Schüsse vor Spielothek: Ermittlungen gegen Polizisten eingestellt
Schüsse vor Spielothek: Ermittlungen gegen Polizisten eingestellt

Ermittlungen gegen Polizisten eingestellt

Die Staatsanwaltschaft Schwerin hat die Ermittlungen gegen zwei Polizisten eingestellt, die im Dezember 2025 vor einer Spielothek in Sternberg auf einen Mann mit einem Messer geschossen hatten. Wie in solchen Fällen üblich, war gegen die Ordnungshüter wegen des Verdachts der Körperverletzung im Amt ein Verfahren eingeleitet worden. Rund sieben Monate nach dem Vorfall liegt nun das Ergebnis der Prüfung vor.
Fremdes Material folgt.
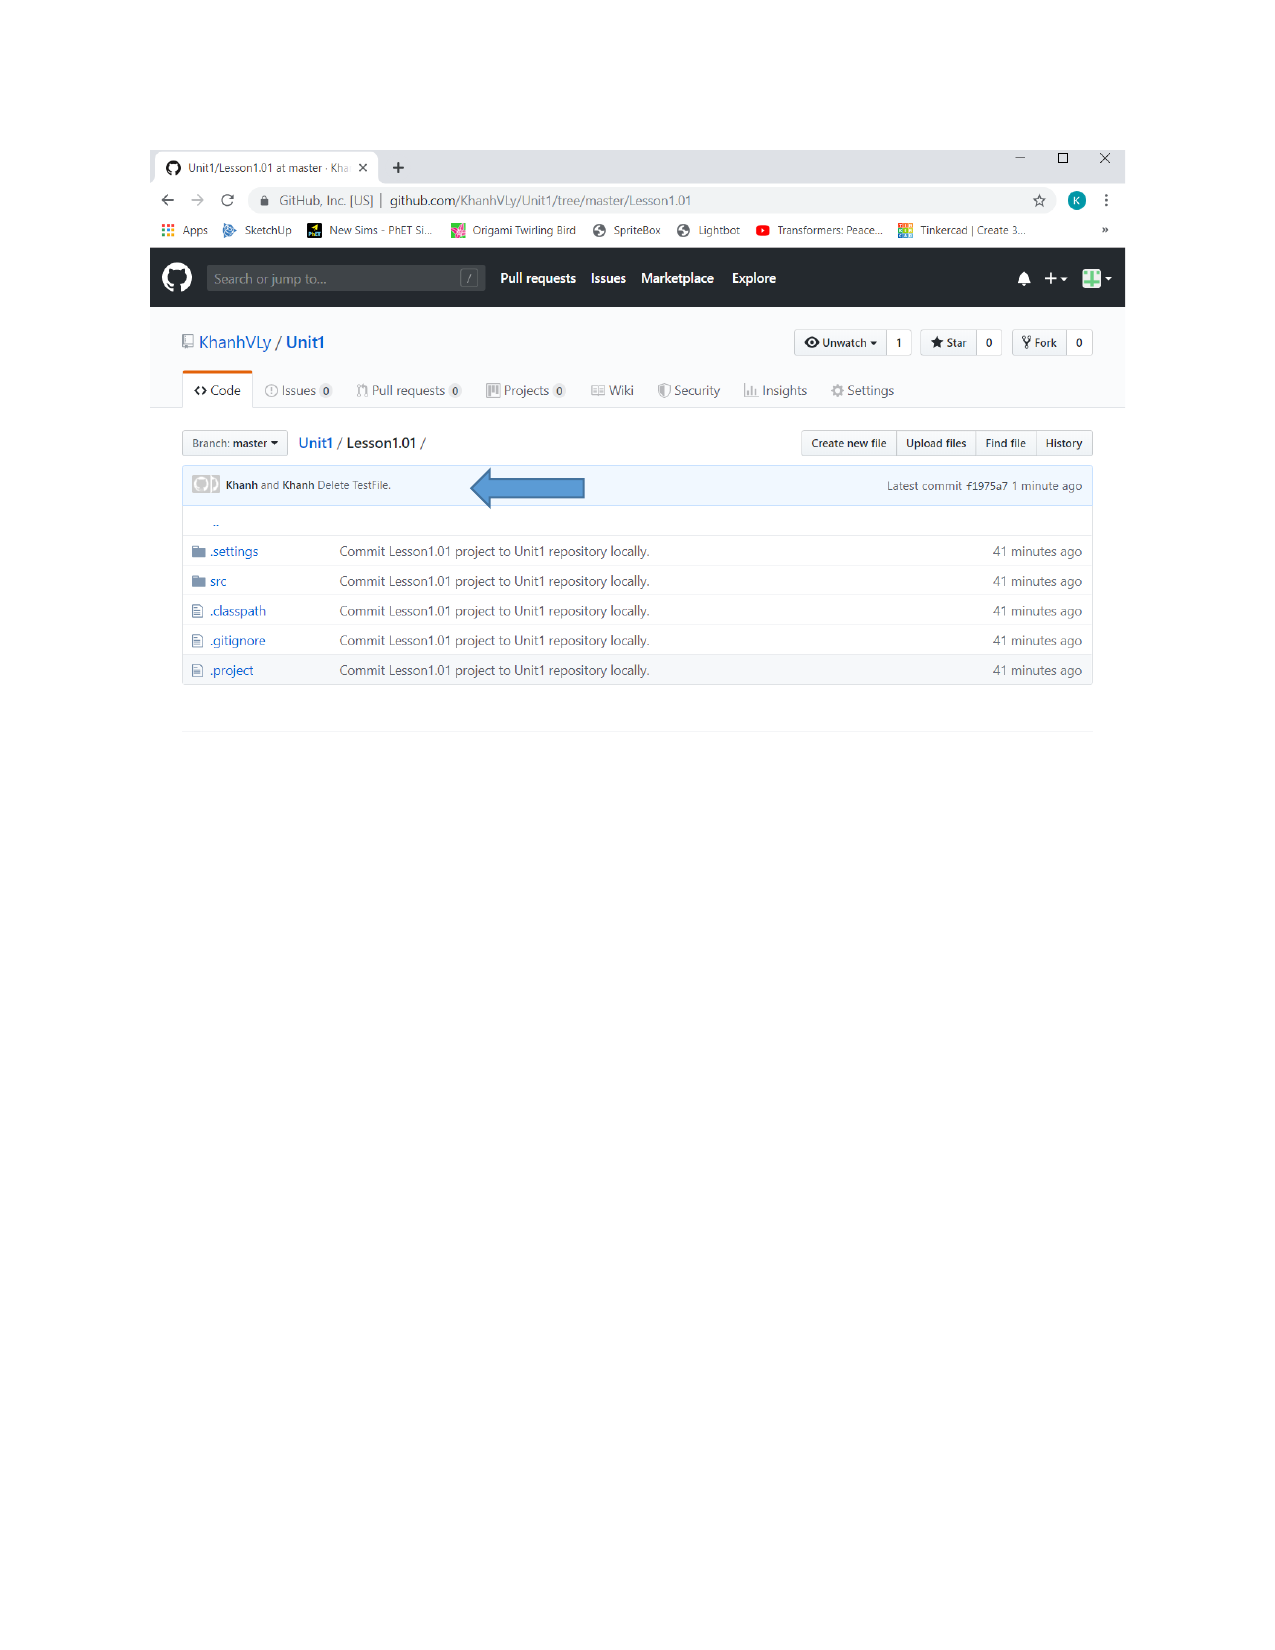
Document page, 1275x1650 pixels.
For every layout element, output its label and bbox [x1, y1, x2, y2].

picture [150, 150, 1125, 732]
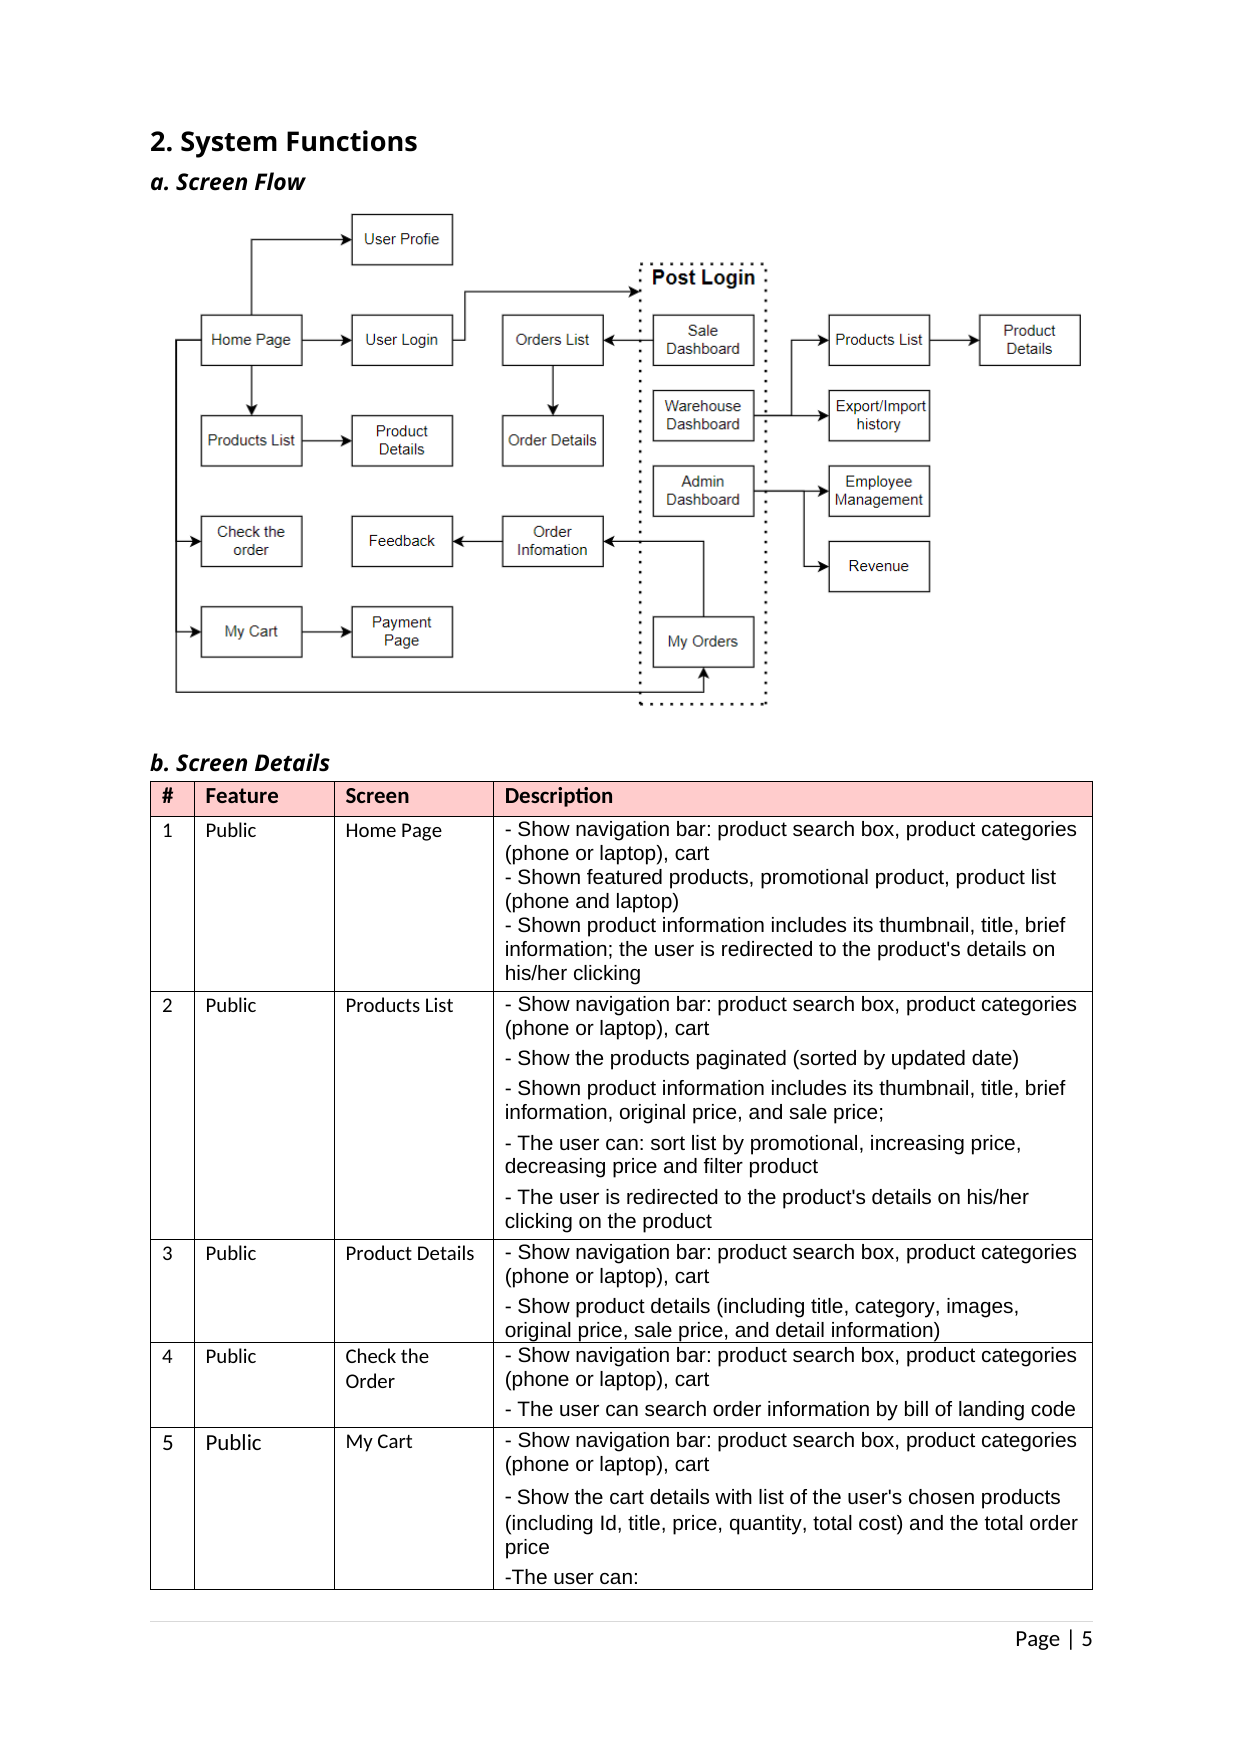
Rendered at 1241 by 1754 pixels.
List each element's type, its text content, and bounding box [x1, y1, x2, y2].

table_cell Check the Order [335, 1343, 493, 1427]
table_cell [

Schusswaffeneinsatz gerechtfertigt

Ein Sprecher der Staatsanwaltschaft teilte mit, dass der Schusswaffeneinsatz zur Gefahrenabwehr durch die Beamten gerechtfertigt und angemessen gewesen sei. Die Ermittlungen gegen die beiden Polizisten wurden mangels Tatverdacht eingestellt. Der Mann habe sich mit dem Messer in der Hand sowohl auf die Beamten als auch auf andere Beteiligte zubewegt. Auf die mehrfache Aufforderung, das Messer abzulegen, habe er nicht reagiert. Die Polizisten hätten zudem den Waffeneinsatz vorher angedroht. Geprüft und untersucht worden war das Vorgehen der Polizisten von der Kriminalpolizei in Schwerin.

Ablauf des Einsatzes

Dem offenbar stark angetrunkenen Mann aus der Region war im Dezember 2025 der Zutritt zur Spielothek verwehrt worden. Daraufhin soll er ein Messer gezogen und Mitarbeiter bedroht haben, die die Polizei riefen. Insgesamt feuerten die Beamten drei Mal auf den Tatverdächtigen. Eine Kugel traf ihn in den Oberschenkel, eine in den Unterschenkel. Mit einem weiteren Schuss verletzten ihn die Polizisten an der Seite. Dieser Schuss wurde nach Angaben der Staatsanwaltschaft abgegeben, als sich der Mann mit dem Messer in Richtung der anderen Personen bewegte.

Nothilfe und Notwehr

Durch den Einsatz der Schusswaffe haben die Polizisten laut Ermittlungen einerseits einen gefährlichen Angriff auf Dritte verhindert. Im juristischen Sinne leisteten die Beamten Nothilfe, wie der Sprecher der Staatsanwaltschaft erläuterte. Zum anderen hätten die Beamten mit den Schüssen auch ihr eigenes Leben geschützt und in Notwehr gehandelt. Beide Handlungen seien straffrei. Der Tatverdächtige war durch die Schüsse schwer verletzt worden und musste in einer Klinik operiert werden. Die Ermittlungen gegen ihn wegen des Verdachts der gefährlichen Körperverletzung und Widerstand gegen Vollstreckungsbeamte sind laut Staatsanwaltschaft noch nicht abgeschlossen.